Non solo: nel 29% dei post analizzati sono state rilevate situazioni potenzialmente problematiche rispetto alla privacy e alla dignità dei minori. Nel 21% vengono mostrati momenti di vita privata o intima, come il bagnetto, il cambio del pannolino o la nanna; nel 6% i minori partecipano a trend o challenge; nell’1% vengono ritratti in momenti di rabbia, tristezza o difficoltà. Solo in pochissimi casi, appena lo 0,65%, un bambino si oppone esplicitamente alla ripresa.
Tuttavia, nel 63% dei contenuti i minori compaiono sullo sfondo delle scene, probabilmente senza sapere di essere filmati o fotografati. Anche nel restante 36%, in cui i bambini appaiono consapevoli della presenza della telecamera, non è detto che comprendano davvero le conseguenze di quella esposizione. Per molti, partecipare ai contenuti dei genitori può sembrare un gioco o un gesto di affetto, ma può anche nascondere pressioni sottili: la paura di deludere, di ‘non fare la propria parte’.
Particolarmente preoccupante è il dato sull’età: quasi l’80% dei bambini esposti ha tra 0 e 5 anni, una fascia in cui non si è ancora in grado di esprimere un consenso reale né di comprendere l’uso che viene fatto della propria immagine.

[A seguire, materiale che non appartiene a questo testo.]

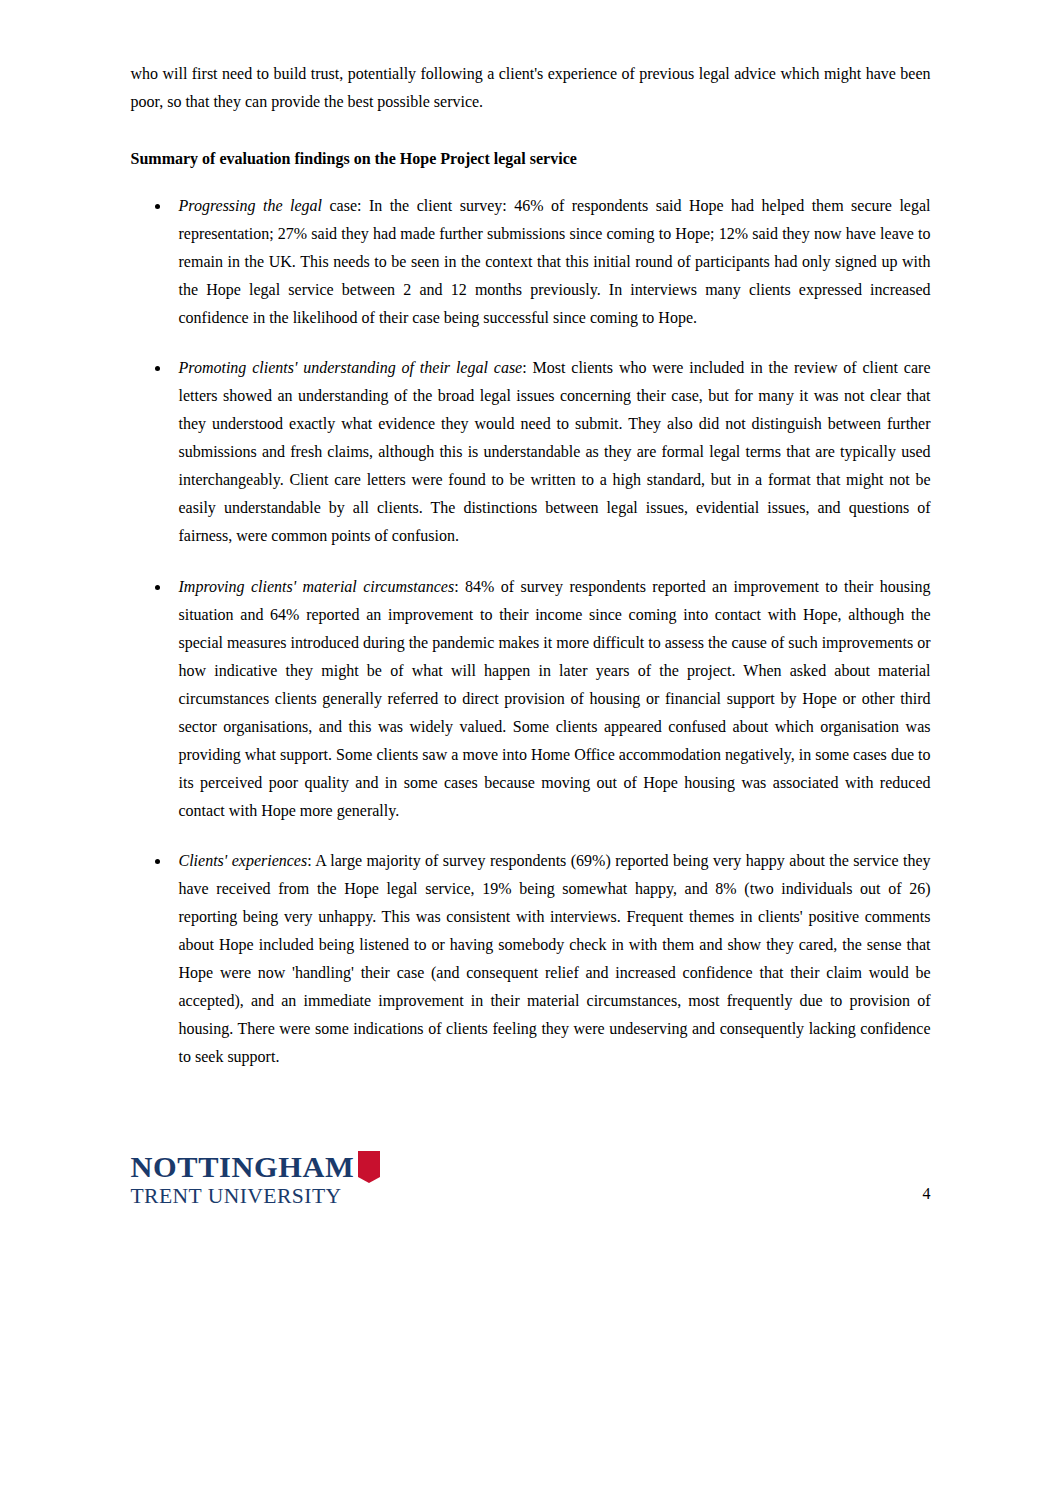who will first need to build trust, potentially following a client's experience of previous legal advice which might have been poor, so that they can provide the best possible service.
Summary of evaluation findings on the Hope Project legal service
Progressing the legal case: In the client survey: 46% of respondents said Hope had helped them secure legal representation; 27% said they had made further submissions since coming to Hope; 12% said they now have leave to remain in the UK. This needs to be seen in the context that this initial round of participants had only signed up with the Hope legal service between 2 and 12 months previously. In interviews many clients expressed increased confidence in the likelihood of their case being successful since coming to Hope.
Promoting clients' understanding of their legal case: Most clients who were included in the review of client care letters showed an understanding of the broad legal issues concerning their case, but for many it was not clear that they understood exactly what evidence they would need to submit. They also did not distinguish between further submissions and fresh claims, although this is understandable as they are formal legal terms that are typically used interchangeably. Client care letters were found to be written to a high standard, but in a format that might not be easily understandable by all clients. The distinctions between legal issues, evidential issues, and questions of fairness, were common points of confusion.
Improving clients' material circumstances: 84% of survey respondents reported an improvement to their housing situation and 64% reported an improvement to their income since coming into contact with Hope, although the special measures introduced during the pandemic makes it more difficult to assess the cause of such improvements or how indicative they might be of what will happen in later years of the project. When asked about material circumstances clients generally referred to direct provision of housing or financial support by Hope or other third sector organisations, and this was widely valued. Some clients appeared confused about which organisation was providing what support. Some clients saw a move into Home Office accommodation negatively, in some cases due to its perceived poor quality and in some cases because moving out of Hope housing was associated with reduced contact with Hope more generally.
Clients' experiences: A large majority of survey respondents (69%) reported being very happy about the service they have received from the Hope legal service, 19% being somewhat happy, and 8% (two individuals out of 26) reporting being very unhappy. This was consistent with interviews. Frequent themes in clients' positive comments about Hope included being listened to or having somebody check in with them and show they cared, the sense that Hope were now 'handling' their case (and consequent relief and increased confidence that their claim would be accepted), and an immediate improvement in their material circumstances, most frequently due to provision of housing. There were some indications of clients feeling they were undeserving and consequently lacking confidence to seek support.
NOTTINGHAM
TRENT UNIVERSITY
4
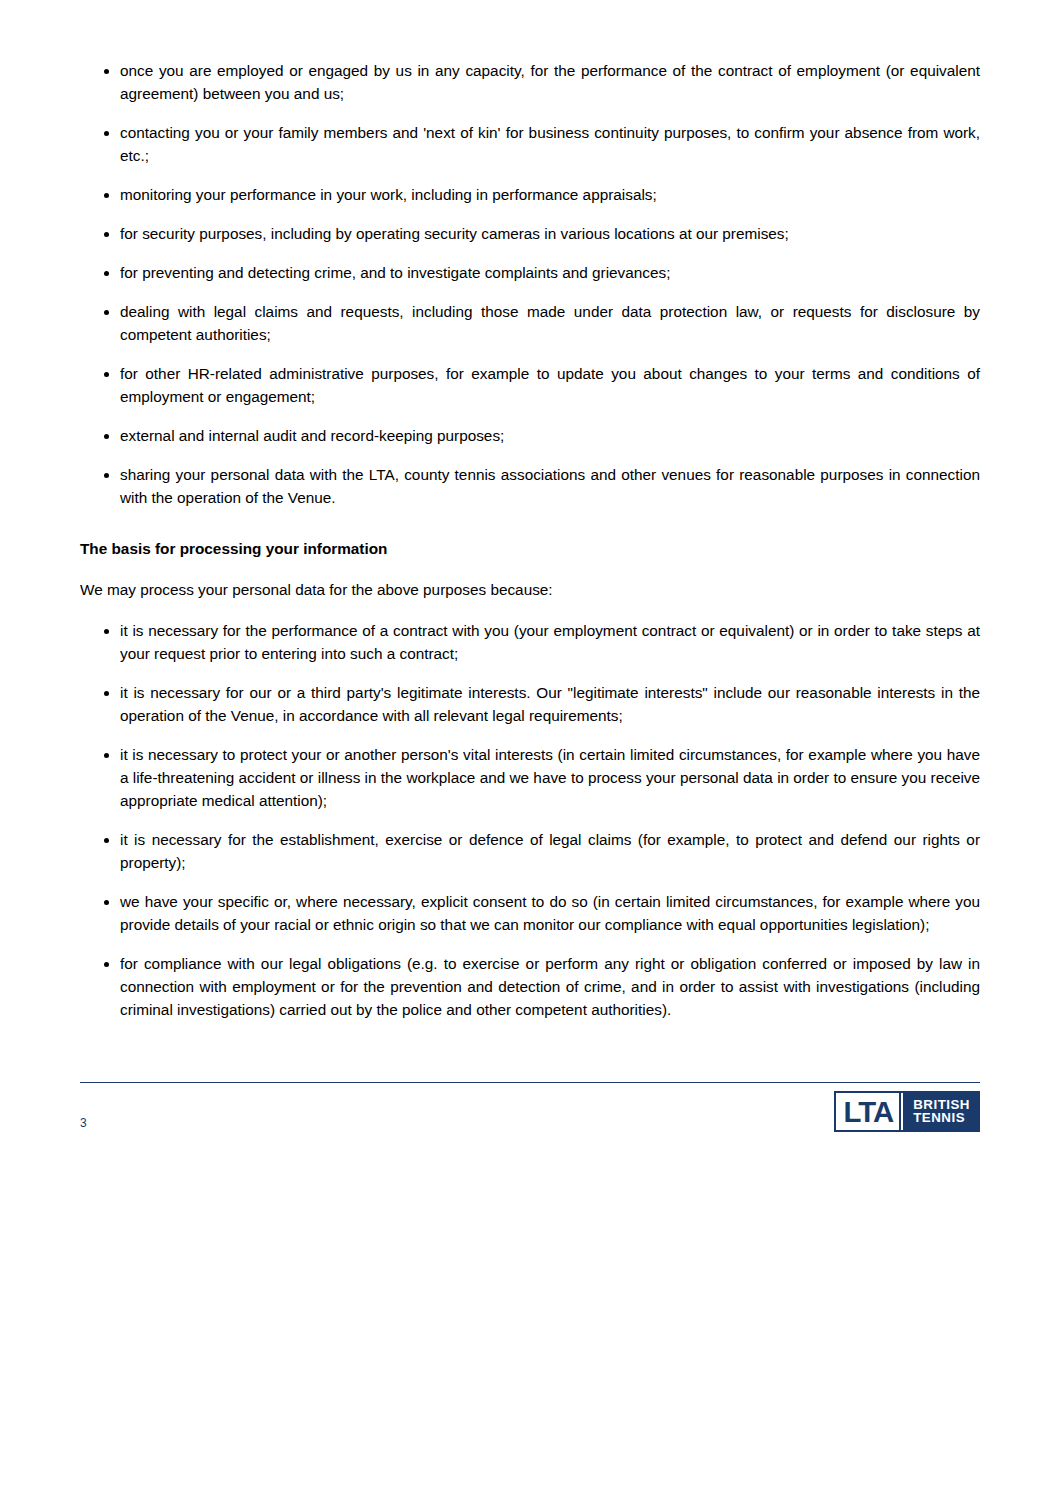once you are employed or engaged by us in any capacity, for the performance of the contract of employment (or equivalent agreement) between you and us;
contacting you or your family members and 'next of kin' for business continuity purposes, to confirm your absence from work, etc.;
monitoring your performance in your work, including in performance appraisals;
for security purposes, including by operating security cameras in various locations at our premises;
for preventing and detecting crime, and to investigate complaints and grievances;
dealing with legal claims and requests, including those made under data protection law, or requests for disclosure by competent authorities;
for other HR-related administrative purposes, for example to update you about changes to your terms and conditions of employment or engagement;
external and internal audit and record-keeping purposes;
sharing your personal data with the LTA, county tennis associations and other venues for reasonable purposes in connection with the operation of the Venue.
The basis for processing your information
We may process your personal data for the above purposes because:
it is necessary for the performance of a contract with you (your employment contract or equivalent) or in order to take steps at your request prior to entering into such a contract;
it is necessary for our or a third party's legitimate interests. Our "legitimate interests" include our reasonable interests in the operation of the Venue, in accordance with all relevant legal requirements;
it is necessary to protect your or another person's vital interests (in certain limited circumstances, for example where you have a life-threatening accident or illness in the workplace and we have to process your personal data in order to ensure you receive appropriate medical attention);
it is necessary for the establishment, exercise or defence of legal claims (for example, to protect and defend our rights or property);
we have your specific or, where necessary, explicit consent to do so (in certain limited circumstances, for example where you provide details of your racial or ethnic origin so that we can monitor our compliance with equal opportunities legislation);
for compliance with our legal obligations (e.g. to exercise or perform any right or obligation conferred or imposed by law in connection with employment or for the prevention and detection of crime, and in order to assist with investigations (including criminal investigations) carried out by the police and other competent authorities).
3 LTA BRITISH
TENNIS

Terre des Hommes: ‘È lavoro minorile, servono regole chiare’
In linea con il Disegno di Legge in esame al Senato, Terre des Hommes propone di equiparare il coinvolgimento dei minori nelle attività social a fini commerciali a una forma di lavoro minorile, soggetta quindi a regole, tutele e controlli. L’organizzazione suggerisce che i contenuti pubblicitari che coinvolgono bambini vengano valutati preventivamente dalla Direzione Provinciale del Lavoro, tenendo conto del tipo di impegno richiesto, delle ore di esposizione e della natura del prodotto promosso.

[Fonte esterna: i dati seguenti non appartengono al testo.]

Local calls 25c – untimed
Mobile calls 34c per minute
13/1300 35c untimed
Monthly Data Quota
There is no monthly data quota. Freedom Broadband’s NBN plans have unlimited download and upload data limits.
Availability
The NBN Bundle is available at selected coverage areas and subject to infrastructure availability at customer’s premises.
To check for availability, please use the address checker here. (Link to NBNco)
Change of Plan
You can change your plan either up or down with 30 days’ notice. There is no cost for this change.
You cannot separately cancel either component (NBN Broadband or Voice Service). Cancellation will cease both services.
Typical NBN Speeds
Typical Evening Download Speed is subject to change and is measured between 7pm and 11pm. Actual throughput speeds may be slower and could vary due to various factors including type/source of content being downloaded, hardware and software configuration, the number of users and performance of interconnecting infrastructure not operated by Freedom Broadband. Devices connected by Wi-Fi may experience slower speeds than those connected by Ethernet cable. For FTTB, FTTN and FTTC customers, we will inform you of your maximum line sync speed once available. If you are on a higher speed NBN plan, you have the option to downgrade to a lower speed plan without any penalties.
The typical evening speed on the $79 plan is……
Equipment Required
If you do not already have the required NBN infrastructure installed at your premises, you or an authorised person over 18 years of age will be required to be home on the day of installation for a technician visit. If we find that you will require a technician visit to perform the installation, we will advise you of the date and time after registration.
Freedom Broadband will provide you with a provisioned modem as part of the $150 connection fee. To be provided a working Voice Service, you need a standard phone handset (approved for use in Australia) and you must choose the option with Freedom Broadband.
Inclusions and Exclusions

Inoltre, chiede l’istituzione di un registro ufficiale degli advertising in cui appaiono minori e una collaborazione stabile con lo IAP per fornire pareri tecnici e garantire il rispetto delle norme etiche. Le stesse tutele dovrebbero estendersi anche ai casi in cui i minori non siano protagonisti, ma semplicemente presenti nei contenuti sponsorizzati, indipendentemente dal valore economico delle campagne.

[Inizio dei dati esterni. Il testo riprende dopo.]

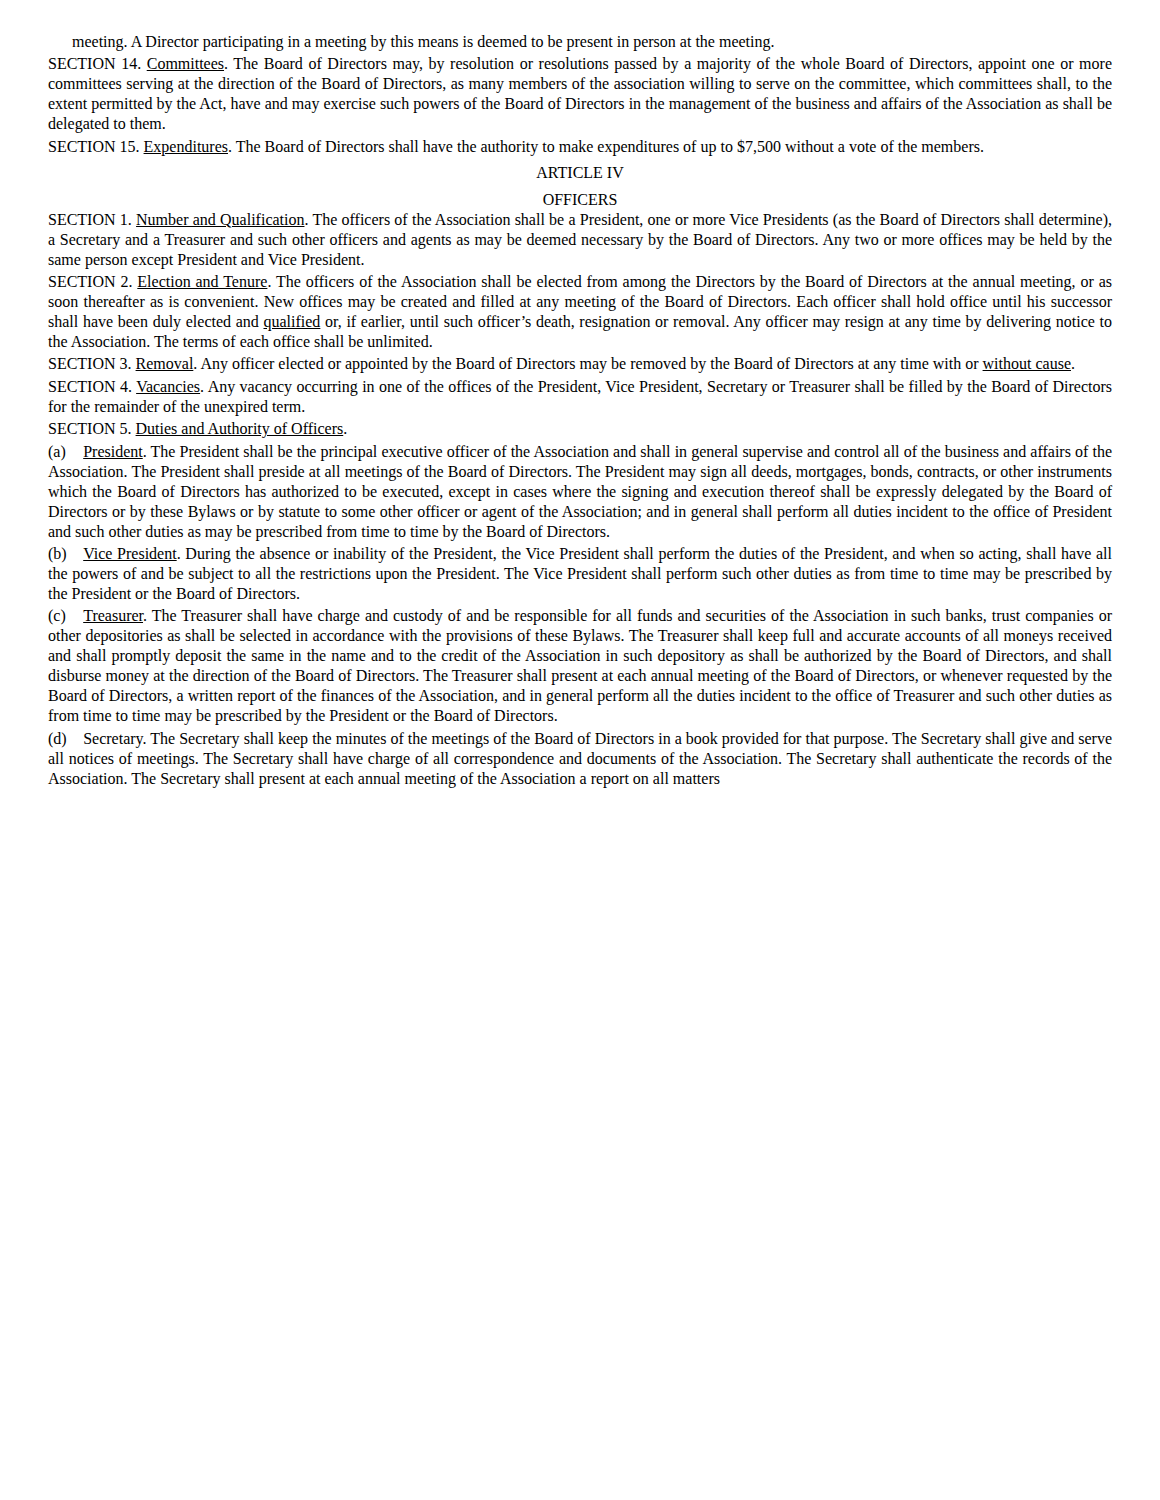meeting. A Director participating in a meeting by this means is deemed to be present in person at the meeting.
SECTION 14. Committees. The Board of Directors may, by resolution or resolutions passed by a majority of the whole Board of Directors, appoint one or more committees serving at the direction of the Board of Directors, as many members of the association willing to serve on the committee, which committees shall, to the extent permitted by the Act, have and may exercise such powers of the Board of Directors in the management of the business and affairs of the Association as shall be delegated to them.
SECTION 15. Expenditures. The Board of Directors shall have the authority to make expenditures of up to $7,500 without a vote of the members.
ARTICLE IV
OFFICERS
SECTION 1. Number and Qualification. The officers of the Association shall be a President, one or more Vice Presidents (as the Board of Directors shall determine), a Secretary and a Treasurer and such other officers and agents as may be deemed necessary by the Board of Directors. Any two or more offices may be held by the same person except President and Vice President.
SECTION 2. Election and Tenure. The officers of the Association shall be elected from among the Directors by the Board of Directors at the annual meeting, or as soon thereafter as is convenient. New offices may be created and filled at any meeting of the Board of Directors. Each officer shall hold office until his successor shall have been duly elected and qualified or, if earlier, until such officer’s death, resignation or removal. Any officer may resign at any time by delivering notice to the Association. The terms of each office shall be unlimited.
SECTION 3. Removal. Any officer elected or appointed by the Board of Directors may be removed by the Board of Directors at any time with or without cause.
SECTION 4. Vacancies. Any vacancy occurring in one of the offices of the President, Vice President, Secretary or Treasurer shall be filled by the Board of Directors for the remainder of the unexpired term.
SECTION 5. Duties and Authority of Officers.
(a) President. The President shall be the principal executive officer of the Association and shall in general supervise and control all of the business and affairs of the Association. The President shall preside at all meetings of the Board of Directors. The President may sign all deeds, mortgages, bonds, contracts, or other instruments which the Board of Directors has authorized to be executed, except in cases where the signing and execution thereof shall be expressly delegated by the Board of Directors or by these Bylaws or by statute to some other officer or agent of the Association; and in general shall perform all duties incident to the office of President and such other duties as may be prescribed from time to time by the Board of Directors.
(b) Vice President. During the absence or inability of the President, the Vice President shall perform the duties of the President, and when so acting, shall have all the powers of and be subject to all the restrictions upon the President. The Vice President shall perform such other duties as from time to time may be prescribed by the President or the Board of Directors.
(c) Treasurer. The Treasurer shall have charge and custody of and be responsible for all funds and securities of the Association in such banks, trust companies or other depositories as shall be selected in accordance with the provisions of these Bylaws. The Treasurer shall keep full and accurate accounts of all moneys received and shall promptly deposit the same in the name and to the credit of the Association in such depository as shall be authorized by the Board of Directors, and shall disburse money at the direction of the Board of Directors. The Treasurer shall present at each annual meeting of the Board of Directors, or whenever requested by the Board of Directors, a written report of the finances of the Association, and in general perform all the duties incident to the office of Treasurer and such other duties as from time to time may be prescribed by the President or the Board of Directors.
(d) Secretary. The Secretary shall keep the minutes of the meetings of the Board of Directors in a book provided for that purpose. The Secretary shall give and serve all notices of meetings. The Secretary shall have charge of all correspondence and documents of the Association. The Secretary shall authenticate the records of the Association. The Secretary shall present at each annual meeting of the Association a report on all matters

Quando il genitore diventa anche datore di lavoro
“Quando un genitore trasforma il figlio in parte di un’attività commerciale, assume un doppio ruolo: genitore e datore di lavoro, con il rischio di compromettere la fiducia e la serenità dell’infanzia”, spiega Federica Giannotta, Responsabile Advocacy Terre des Hommes.
L’esposizione eccessiva può infatti minare il senso di protezione dei più piccoli e renderli vulnerabili a rischi di adescamento online, pedopornografia o utilizzo improprio delle immagini, spesso accompagnato da informazioni che permettono di identificare luoghi e abitudini familiari.
Università Cattolica: “Serve formazione e consapevolezza”
“I social media hanno aperto opportunità lavorative inedite, ma anche nuove aree di rischio. È fondamentale regolamentare, formare e monitorare, per garantire che i diritti dei minori non vengano compromessi”, sottolinea Elisabetta Locatelli, ricercatrice dell’Università Cattolica del Sacro Cuore.
IAP: “La tutela dei minori è nel nostro Codice”
“Il Codice di Autodisciplina IAP prevede una tutela specifica per i minori, vietando messaggi che possano danneggiarli psichicamente, moralmente o fisicamente”, ricorda Vincenzo Guggino, Segretario Generale dello IAP.
Gli articoli 10 e 11 del Codice stabiliscono che la comunicazione commerciale deve rispettare la dignità della persona, evitare discriminazioni e proteggere in modo particolare i bambini. Lo IAP ha inoltre firmato un Protocollo d’intesa con l’Autorità Garante per l’Infanzia e l’Adolescenza, rafforzando la collaborazione istituzionale per una comunicazione più responsabile.